I spent most of last week at the 2009 Mid-Atlantic Horticulture Short Course (sponsored by the Virginia Horticultural Foundation), which as I mentioned last year is usually just referred to as the Hort Conference. Despite the efforts of Felder Rushing, last year's conference left me with a feeling of climatic dread with all of the talk of drought and dire changes in the garden due to global warning. There seemed to be no one major theme to this year's conference, unless of course you count the state of the economy. Business or the lack of it was the talk of the attendees, and as I expected attendance was down from previous years. Most people in the green industry are generally optimistic and the consensus was that we are all hoping that nesting instincts will guide people's buying habits in the next year - or perhaps it is just wishful thinking.
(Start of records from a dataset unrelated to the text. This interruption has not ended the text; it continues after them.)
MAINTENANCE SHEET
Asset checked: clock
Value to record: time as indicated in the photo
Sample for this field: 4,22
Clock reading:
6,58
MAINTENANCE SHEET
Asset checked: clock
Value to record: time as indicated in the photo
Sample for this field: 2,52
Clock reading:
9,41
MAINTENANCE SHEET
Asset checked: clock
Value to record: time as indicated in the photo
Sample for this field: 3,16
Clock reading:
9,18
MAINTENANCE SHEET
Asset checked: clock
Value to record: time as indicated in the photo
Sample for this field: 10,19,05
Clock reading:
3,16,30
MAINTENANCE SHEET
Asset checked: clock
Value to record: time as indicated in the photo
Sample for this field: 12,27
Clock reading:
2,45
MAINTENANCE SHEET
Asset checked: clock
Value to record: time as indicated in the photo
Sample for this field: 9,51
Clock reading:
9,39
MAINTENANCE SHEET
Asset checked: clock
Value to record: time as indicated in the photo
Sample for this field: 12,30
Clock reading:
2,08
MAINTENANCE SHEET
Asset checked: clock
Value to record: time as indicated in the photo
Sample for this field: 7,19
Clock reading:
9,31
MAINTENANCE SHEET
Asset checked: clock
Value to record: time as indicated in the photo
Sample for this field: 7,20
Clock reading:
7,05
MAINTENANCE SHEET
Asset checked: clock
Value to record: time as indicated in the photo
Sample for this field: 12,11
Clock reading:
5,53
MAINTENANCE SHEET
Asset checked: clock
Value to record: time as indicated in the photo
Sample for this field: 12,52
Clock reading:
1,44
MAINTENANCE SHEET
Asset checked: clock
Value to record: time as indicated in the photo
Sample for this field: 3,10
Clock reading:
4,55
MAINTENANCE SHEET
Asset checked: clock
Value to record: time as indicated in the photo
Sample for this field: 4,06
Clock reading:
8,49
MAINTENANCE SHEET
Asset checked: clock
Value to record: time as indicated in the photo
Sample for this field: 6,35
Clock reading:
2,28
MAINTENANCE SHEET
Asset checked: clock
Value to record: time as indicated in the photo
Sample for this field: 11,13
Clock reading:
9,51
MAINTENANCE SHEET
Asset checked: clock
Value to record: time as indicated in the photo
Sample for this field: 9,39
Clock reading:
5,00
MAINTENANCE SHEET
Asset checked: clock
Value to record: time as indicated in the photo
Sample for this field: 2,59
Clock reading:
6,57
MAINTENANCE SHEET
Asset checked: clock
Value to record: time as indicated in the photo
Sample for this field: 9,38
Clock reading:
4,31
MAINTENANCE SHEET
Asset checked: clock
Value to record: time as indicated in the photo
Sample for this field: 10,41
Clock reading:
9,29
Two of the most interesting classes had to do with shoreline restoration along the Chesapeake. New methods involving the use of two species of Spartina grass and other native plantings are creating living shorelines instead of bulkheaded or rip-rapped no-grow zones. One of these restoration classes followed the efforts at the Hermitage Museum here in Norfolk, which has long been one of my favorite local destinations. I also got to attend classes led by horticultural celebrities like Buddy Lee, the breeder of the Encore Azalea and Dr. Robert Lyons of Longwood Gardens and formerly of the J.C. Raulston Arboretum. I was introduced to some new plants (always a good thing) by Steve Owens the owner of Bustani Plant Farm in Oklahoma. Several of us at work have been pouring over his catalog ready to place an order. Robert McDuffie of Virginia Tech took us along on an armchair tour his recent trip to Irish gardens. There were many other classes well worth attending and the event was a great way to network and meet up with old friends as well. I have already asked if they will have me back next year.

This was the second year the conference was held at the Founders Inn in Virginia Beach and overall it is a very nice facility. I do have an aversion to the architecture of the place. - high colonial on steroids. I don't think the smaller scale of traditional colonial buildings lends itself to larger scale, modern uses, but that is my uneducated opinion. I am sure it was all part of the vision Pat Robertson had when he built the adjacent and affiliated CBN. The landscaping around the inn was put in with meticulous detail, but it is not to my taste - there are too many straight lines and there is way too much pruning going on. Just look at the poor Hollies in the pictures.




(In the spirit of the new code of ethics for garden bloggers, I must disclose that I have not received any compensation for my mention or placement of any person, business or organization in the above post - but I am open to bribery.)